Within the work processes drawn in the previous stage, tasks AI can automate and tasks it cannot are mixed. The first task of system design is determining which tasks AI will handle, whether to build them internally or procure them from the market, and in what priority and stages to adopt them. Attempts to change everything at once almost invariably fail. A phased approach that starts with areas that can show visible results quickly, while simultaneously building organizational trust and data assets, is much more stable. HCG prepares a priority matrix considering both the magnitude of impact and implementation difficulty, distinguishing short-term quick wins from strategic investment areas, and presents a phased adoption roadmap spanning 6 to 24 months. Simultaneously, it differentiates between areas where in-house building is rational and areas where using market-validated solutions is rational — based on domain specificity, data sensitivity, and differentiation contribution — providing the basis for decision-making. It also designs integration scenarios with HCG's own solutions (elizax · hunel · JaDE · talenx) so that consulting outputs are not buried in separate systems but can be directly reflected in actual operating tools. Even when integration with external solutions is needed, the integration method and data exchange approach are pre-defined to minimize post-adoption operational burden.
HCG builds a priority matrix that weighs both impact and implementation difficulty, distinguishes Quick Wins from strategic investment areas, and proposes a 6- to 24-month phased adoption roadmap.

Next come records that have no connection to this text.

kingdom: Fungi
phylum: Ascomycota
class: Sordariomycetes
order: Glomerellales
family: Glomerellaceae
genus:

At the same time, we separate areas where building in-house makes sense from those where leveraging market-proven solutions makes sense — using criteria such as domain specificity, data sensitivity, and differentiation contribution — to provide the evidence decisions require.
We also design integration scenarios with HCG's own solutions (elizax · hunel · JaDE · talenx), so consulting outputs aren't siloed in a separate system but feed directly into the operational tools that get used. Where external solutions need to connect, we define the integration approach and data-exchange method up front to minimize operational burden after launch.